00:00But at what point does this become not a commodity story? Because that's been the other reason why I think
00:04a lot of investors were willing to buy the dip.
00:06And, you know, we've had some folks in this program that said, look, you know, wake me when it starts
00:09to affect, you know, the bottom line for Microsoft or for Alphabet or something like that.
00:12We know what the impact is in the energy space, in the commodity space.
00:16Is there any material worry now that this could be a much broader issue for, you know, at least the
00:22public and traded companies out there?
00:24So we have to ask ourselves, you know, who we are most worried about.
00:29And I think one of the key areas that I'm worried about is the U.S. consumer.
00:34And, you know, the rule of thumb has been that if you get oil at $120, $130 a barrel for
00:40any kind of sustained period of time, that is very likely to trigger a recession.
00:44And I think that would largely be driven by the costs that the increased costs that consumers face.
00:51And we're already in a K-shaped economy where the lower leg of the K is under very significant pressure.
00:57We've heard about affordability issues for many, many months before this.

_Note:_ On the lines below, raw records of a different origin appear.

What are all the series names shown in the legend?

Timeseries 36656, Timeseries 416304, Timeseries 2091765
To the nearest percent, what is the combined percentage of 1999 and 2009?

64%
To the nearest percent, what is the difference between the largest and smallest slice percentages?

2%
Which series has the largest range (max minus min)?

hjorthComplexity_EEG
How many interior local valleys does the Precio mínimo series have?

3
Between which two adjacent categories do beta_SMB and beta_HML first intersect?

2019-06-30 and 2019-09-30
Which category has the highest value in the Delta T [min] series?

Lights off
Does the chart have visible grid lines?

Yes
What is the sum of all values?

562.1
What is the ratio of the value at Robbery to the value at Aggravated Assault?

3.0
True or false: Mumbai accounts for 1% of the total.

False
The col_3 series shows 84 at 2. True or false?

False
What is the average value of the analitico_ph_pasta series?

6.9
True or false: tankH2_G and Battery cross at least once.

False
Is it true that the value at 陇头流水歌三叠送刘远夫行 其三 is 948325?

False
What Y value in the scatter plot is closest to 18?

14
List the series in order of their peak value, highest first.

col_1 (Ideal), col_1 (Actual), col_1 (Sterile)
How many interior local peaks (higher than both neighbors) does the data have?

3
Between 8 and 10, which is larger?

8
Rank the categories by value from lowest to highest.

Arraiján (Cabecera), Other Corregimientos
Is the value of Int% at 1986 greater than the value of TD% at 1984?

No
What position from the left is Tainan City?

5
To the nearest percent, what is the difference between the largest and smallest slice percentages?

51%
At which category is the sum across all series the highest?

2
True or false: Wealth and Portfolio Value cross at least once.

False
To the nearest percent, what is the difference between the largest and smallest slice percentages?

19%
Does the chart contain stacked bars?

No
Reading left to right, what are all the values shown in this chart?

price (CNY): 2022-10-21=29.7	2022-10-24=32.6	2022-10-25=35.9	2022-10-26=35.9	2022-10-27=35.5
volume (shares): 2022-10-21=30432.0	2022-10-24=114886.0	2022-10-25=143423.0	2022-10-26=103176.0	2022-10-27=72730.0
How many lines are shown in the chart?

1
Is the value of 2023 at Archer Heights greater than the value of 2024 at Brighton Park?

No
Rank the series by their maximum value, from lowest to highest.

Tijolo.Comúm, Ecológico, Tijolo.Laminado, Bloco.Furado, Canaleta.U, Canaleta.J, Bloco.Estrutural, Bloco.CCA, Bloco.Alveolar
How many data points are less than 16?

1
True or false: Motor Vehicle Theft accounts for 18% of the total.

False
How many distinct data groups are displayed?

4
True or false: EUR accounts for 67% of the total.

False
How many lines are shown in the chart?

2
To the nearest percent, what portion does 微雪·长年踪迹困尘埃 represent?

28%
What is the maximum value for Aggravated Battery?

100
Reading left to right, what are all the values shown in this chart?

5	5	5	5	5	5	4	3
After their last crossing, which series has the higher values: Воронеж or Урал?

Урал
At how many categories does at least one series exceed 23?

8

01:03And this is only exacerbating a lot of the problems that we've already had.
01:07We're already in a semiconductor shortage.
01:10That only gets worse because of this and on and on.
01:14So, yes, it's going to take a while for it to hit the bottom line of Microsoft.
01:18But we're also not factoring in the other issues that we were worried about before this military strike in Iran,
01:25which was the AI apocalypse.
01:29You know, sort of a whodunit.
01:30Which industries is it going to kill or, you know, do serious damage to, like software as a service?
01:37But far beyond that in terms of, you know, working through who could be impacted.
01:43And then you've got private credit.
01:44So you have a lot of issues facing this economy and very few drivers.
01:49I mean, we were really seeing most of the growth coming from AI data center build out and high end
01:55consumers and their spending.
01:58And if we see some kind of slowdown in those drivers, which could very well come from some of the
02:04factors that this economy is facing, it could be problematic.
02:07Well, let's talk a little bit more about private credit, which, of course, is related to the AI software questions
02:12that have been percolating through the public markets as well.
02:16But, I mean, the conversation we've been having is that it almost feels like a feedback loop when it comes
02:21to these redemption requests and maybe, you know, just structural misunderstanding or mismatched expectations when it comes to liquidity.
02:29But, I mean, what sense do you have, what do you make about what the fundamentals of some of these
02:35private credit portfolios look like right now?
02:37Because that's the big question.
02:39They're private by nature and certainly not as transparent as, you know, some investors have gotten used to.
02:45Well, that is absolutely the $64,000 question, and it is something of a guessing game.
02:50We can assume that there are some pressures, but it's unclear that this is anything incredibly dramatic.
02:58And so I would just say that it adds to fear, it adds to negative sentiment in markets, and ultimately,
03:06I think, just increases the pressure on the economy.
03:11And in my opinion, it's just so many factors building up that at this point, it just seems more likely
03:17than ever that this economy goes into recession this year, which is not being priced in.